Sekali lagi ada apa dengan negeri tercinta?

Kita bisa menjawab pertanyaan-pertanyaan ini dengan analisa ilmiah atau dengan sekedar mengotak-atik otak. Tetapi, bagaimana dengan penjelasan kitab suci Al-Qur’an? Karena salah-satu sebab-sebab ghaib, di samping sebab-sebab lahir. Padahal sains adalah makhluk bermata satu, yang melacak berbagai peristiwa pada sebab-sebab material. Jika sebab-sebab material itu tidak ditemukan, sains berkata: kejadian ini tidak rasional.

Di antara sebab-sebab ghaib yang mempengaruhi hidup kita adalah perilaku moral kita. Tuhan menyebut sebab kejatuhan dan hancurnya satu generasi pada perilaku mereka yang melalaikan sembahyang dan mengikuti hawa nafsunya (QS. 19:59). Dalam surat al-A’raf ayat 96, Tuhan menisbahkan terbukanya keberkahan dari langit dan bumi pada perilaku sebuah Bangsa yang beriman dan bertakwa.

Dalam surat Al-Anfal ayat 53-54, Tuhan mencabut kenikmatan pada satu bangsa karena bangsa itu sudah menjadi keluarga besar Fir’aun: “ (Siksaan) yang demikian itu terjadi karena sesungguhnya Allah tidak akan mengubah nikmat yang telah dianugerahkan-Nya kepada suatu bangsa sehingga bangsa itu mengubah apa yang ada di dalam diri mereka. Sesungguhnya Allah Maha Mendengar dan Maha Mengetahui. Keadaan bangsa itu sama dengan keadaan keluarga Fir’aun serta orang-orang sebelumnya.

Mereka mendustakan ayat-ayat Tuhannya. Maka kami binasakan mereka dengan dosa-dosa mereka dan kami tenggelamkan keluarga Fir’aun. Semuanya adalah orang-orang yang zalim (QS. 8:53-54).” Jangan-jangan langit kelabu Indonesia yang menimpa kita awal tahun 2021 ini terjadi karena seluruh bangsa ini sudah menjadi keluarga Fir’aun wa ashabihi. Politikus yang serakah dan kejam, tapi halus mainnya.
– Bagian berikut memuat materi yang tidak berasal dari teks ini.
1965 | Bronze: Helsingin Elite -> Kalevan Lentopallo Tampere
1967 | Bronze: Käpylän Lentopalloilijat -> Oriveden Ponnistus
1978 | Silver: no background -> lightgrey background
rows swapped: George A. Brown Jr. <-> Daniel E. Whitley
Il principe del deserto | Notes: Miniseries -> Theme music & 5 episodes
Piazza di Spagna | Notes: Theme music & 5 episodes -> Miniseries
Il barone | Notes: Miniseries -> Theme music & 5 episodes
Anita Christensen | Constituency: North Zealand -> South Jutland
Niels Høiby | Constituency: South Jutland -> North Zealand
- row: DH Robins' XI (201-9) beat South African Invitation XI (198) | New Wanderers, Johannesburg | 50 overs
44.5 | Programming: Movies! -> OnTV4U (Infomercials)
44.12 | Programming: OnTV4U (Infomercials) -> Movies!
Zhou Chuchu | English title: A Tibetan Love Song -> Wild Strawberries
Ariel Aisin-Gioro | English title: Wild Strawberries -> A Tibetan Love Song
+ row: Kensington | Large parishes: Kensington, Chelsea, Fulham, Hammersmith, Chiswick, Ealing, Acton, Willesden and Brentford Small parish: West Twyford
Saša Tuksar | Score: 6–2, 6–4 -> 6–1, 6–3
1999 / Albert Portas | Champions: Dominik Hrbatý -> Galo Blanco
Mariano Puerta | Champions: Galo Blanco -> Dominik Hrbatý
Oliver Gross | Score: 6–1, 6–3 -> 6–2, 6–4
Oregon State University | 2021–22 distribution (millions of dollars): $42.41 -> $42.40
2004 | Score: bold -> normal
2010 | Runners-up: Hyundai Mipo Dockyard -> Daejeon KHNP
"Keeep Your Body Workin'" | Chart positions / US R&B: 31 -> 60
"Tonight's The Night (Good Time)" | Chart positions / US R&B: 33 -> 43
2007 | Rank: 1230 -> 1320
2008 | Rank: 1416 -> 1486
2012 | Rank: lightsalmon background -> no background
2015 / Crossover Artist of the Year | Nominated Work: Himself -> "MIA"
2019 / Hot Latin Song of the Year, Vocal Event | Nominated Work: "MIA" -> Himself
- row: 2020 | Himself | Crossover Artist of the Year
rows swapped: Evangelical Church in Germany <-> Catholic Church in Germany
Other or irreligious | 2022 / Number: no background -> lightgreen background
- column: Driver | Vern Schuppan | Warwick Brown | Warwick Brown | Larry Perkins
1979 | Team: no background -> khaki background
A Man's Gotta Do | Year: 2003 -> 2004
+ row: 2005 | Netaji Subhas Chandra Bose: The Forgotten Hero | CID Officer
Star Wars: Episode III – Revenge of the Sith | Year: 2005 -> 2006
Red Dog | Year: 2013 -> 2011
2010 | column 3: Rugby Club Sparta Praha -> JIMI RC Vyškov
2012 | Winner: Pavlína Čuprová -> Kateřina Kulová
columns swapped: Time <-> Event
Jangan-jangan para pengendali negara, pejabat dan pengelola kekuasaan di antara kita sudah menjadi fir’aun-fir’aun kecil, yang menggunakan daya politik dan ekonominya untuk memeras yang lemah, mempermainkan nasib rakyat, menindas yang rendah dan merampas hak-hak orang yang tidak berdaya. Abai dan ngga’ peduli nasib kaum sudra dan paria, menyingkirkan jama’ah rawa-rawa. Perilaku kita sudah seperti layaknya para dewa-dewi. Maklum berkuasa guys! Korupsi dimana-mana terjadi mas bro.

Jangan-jangan orang-orang berharta kita, pengusaha dan konglomerat sudah menjadi Qarun, sang rakus yang mengumpulkan dunia dengan tidak peduli halal dan haram, sikat guys. Demi duit, kita tak ragu-ragu menghajar dan menghantam, menyakiti, bahkan ‘membunuh’ sesama saudara kita. Kita sudah jadi binatang-binatang buas, karena memang aslinya binatang dengan kadar yang tinggi, cuman bukan anggota kebun binatang Ragunan om. Julukan zamrud Khatulistiwa sudah kita ubah menjadi rimba raya yang mengerikan bos. Indonesia yang diisi para serigala, homo homini lupus.

Jangan-jangan para intelektual keren dan top markotop negeri ini sudah menjadi Haman dan jaringannya. Mereka bermetamorposis jadi penggerak yang mempersembahkan kecerdasannya untuk mengabdi kepada aliran hitam kezaliman. Kecerdikannya digunakan untuk meliciki rakyat. Kepintaran kita manfaatkan untuk ‘menyesatkan’ orang-orang lemah dan menipu ummat atas nama agama. Semuanya total demi kekuasaan, belaka tanpa kepedulian akan kemanusiaan. Harta, tahta dan nama adalah trilogi perjuangannya.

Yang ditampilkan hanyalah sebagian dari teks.